=== Data in this exercise ===
________________________________________

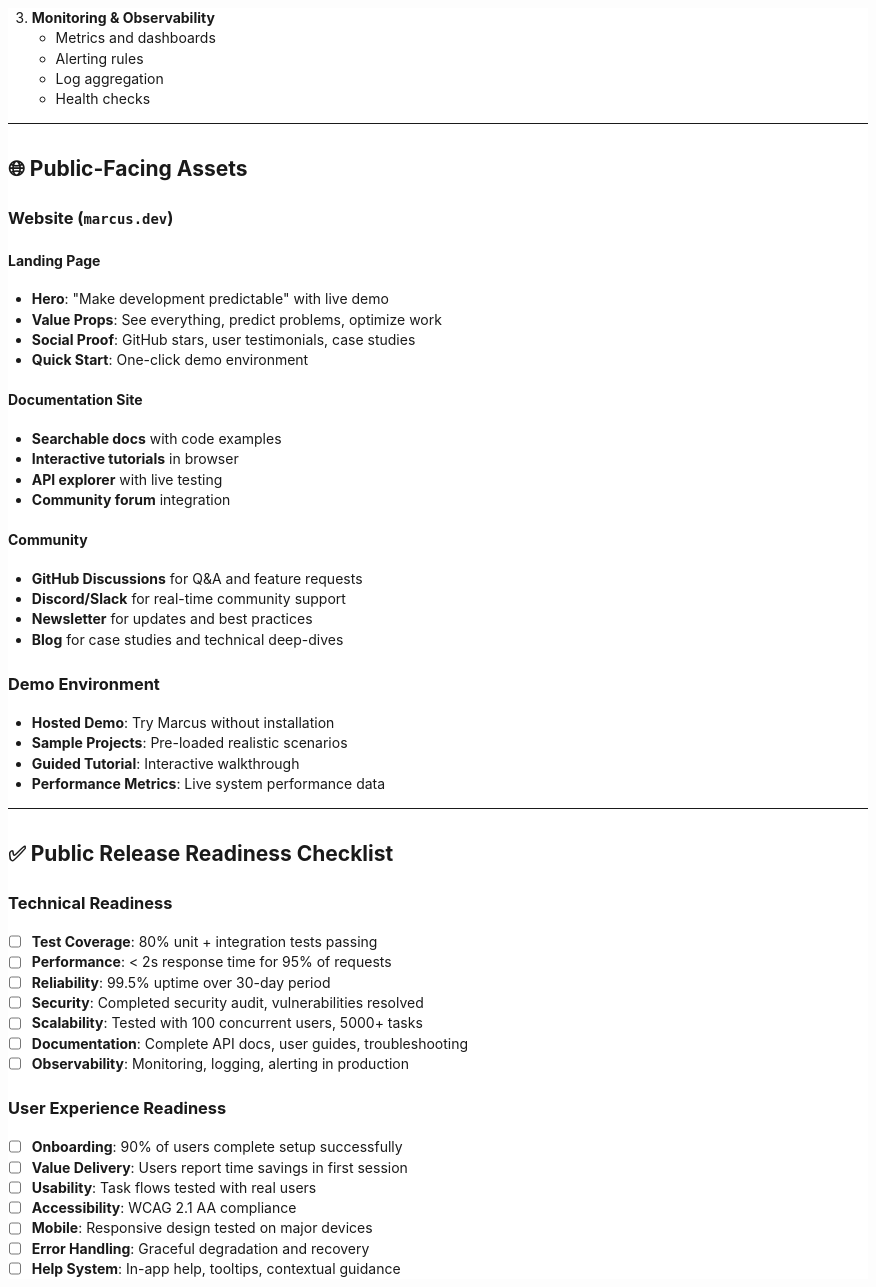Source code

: 3. **Monitoring & Observability**
   - Metrics and dashboards
   - Alerting rules
   - Log aggregation
   - Health checks

---

## 🌐 Public-Facing Assets

### **Website (`marcus.dev`)**

#### **Landing Page**
- **Hero**: "Make development predictable" with live demo
- **Value Props**: See everything, predict problems, optimize work
- **Social Proof**: GitHub stars, user testimonials, case studies
- **Quick Start**: One-click demo environment

#### **Documentation Site**
- **Searchable docs** with code examples
- **Interactive tutorials** in browser
- **API explorer** with live testing
- **Community forum** integration

#### **Community**
- **GitHub Discussions** for Q&A and feature requests
- **Discord/Slack** for real-time community support
- **Newsletter** for updates and best practices
- **Blog** for case studies and technical deep-dives

### **Demo Environment**
- **Hosted Demo**: Try Marcus without installation
- **Sample Projects**: Pre-loaded realistic scenarios
- **Guided Tutorial**: Interactive walkthrough
- **Performance Metrics**: Live system performance data

---

## ✅ Public Release Readiness Checklist

### **Technical Readiness**
- [ ] **Test Coverage**: 80% unit + integration tests passing
- [ ] **Performance**: < 2s response time for 95% of requests
- [ ] **Reliability**: 99.5% uptime over 30-day period
- [ ] **Security**: Completed security audit, vulnerabilities resolved
- [ ] **Scalability**: Tested with 100 concurrent users, 5000+ tasks
- [ ] **Documentation**: Complete API docs, user guides, troubleshooting
- [ ] **Observability**: Monitoring, logging, alerting in production

### **User Experience Readiness**
- [ ] **Onboarding**: 90% of users complete setup successfully
- [ ] **Value Delivery**: Users report time savings in first session
- [ ] **Usability**: Task flows tested with real users
- [ ] **Accessibility**: WCAG 2.1 AA compliance
- [ ] **Mobile**: Responsive design tested on major devices
- [ ] **Error Handling**: Graceful degradation and recovery
- [ ] **Help System**: In-app help, tooltips, contextual guidance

________________________________________

=== Instruction ===
Return the material exactly as it reads, though without the pictures it holds.

=== Exercise output ===
Source code

: 3. **Monitoring & Observability**
   - Metrics and dashboards
   - Alerting rules
   - Log aggregation
   - Health checks

---

## 🌐 Public-Facing Assets

### **Website (`marcus.dev`)**

#### **Landing Page**
- **Hero**: "Make development predictable" with live demo
- **Value Props**: See everything, predict problems, optimize work
- **Social Proof**: GitHub stars, user testimonials, case studies
- **Quick Start**: One-click demo environment

#### **Documentation Site**
- **Searchable docs** with code examples
- **Interactive tutorials** in browser
- **API explorer** with live testing
- **Community forum** integration

#### **Community**
- **GitHub Discussions** for Q&A and feature requests
- **Discord/Slack** for real-time community support
- **Newsletter** for updates and best practices
- **Blog** for case studies and technical deep-dives

### **Demo Environment**
- **Hosted Demo**: Try Marcus without installation
- **Sample Projects**: Pre-loaded realistic scenarios
- **Guided Tutorial**: Interactive walkthrough
- **Performance Metrics**: Live system performance data

---

## ✅ Public Release Readiness Checklist

### **Technical Readiness**
- [ ] **Test Coverage**: 80% unit + integration tests passing
- [ ] **Performance**: < 2s response time for 95% of requests
- [ ] **Reliability**: 99.5% uptime over 30-day period
- [ ] **Security**: Completed security audit, vulnerabilities resolved
- [ ] **Scalability**: Tested with 100 concurrent users, 5000+ tasks
- [ ] **Documentation**: Complete API docs, user guides, troubleshooting
- [ ] **Observability**: Monitoring, logging, alerting in production

### **User Experience Readiness**
- [ ] **Onboarding**: 90% of users complete setup successfully
- [ ] **Value Delivery**: Users report time savings in first session
- [ ] **Usability**: Task flows tested with real users
- [ ] **Accessibility**: WCAG 2.1 AA compliance
- [ ] **Mobile**: Responsive design tested on major devices
- [ ] **Error Handling**: Graceful degradation and recovery
- [ ] **Help System**: In-app help, tooltips, contextual guidance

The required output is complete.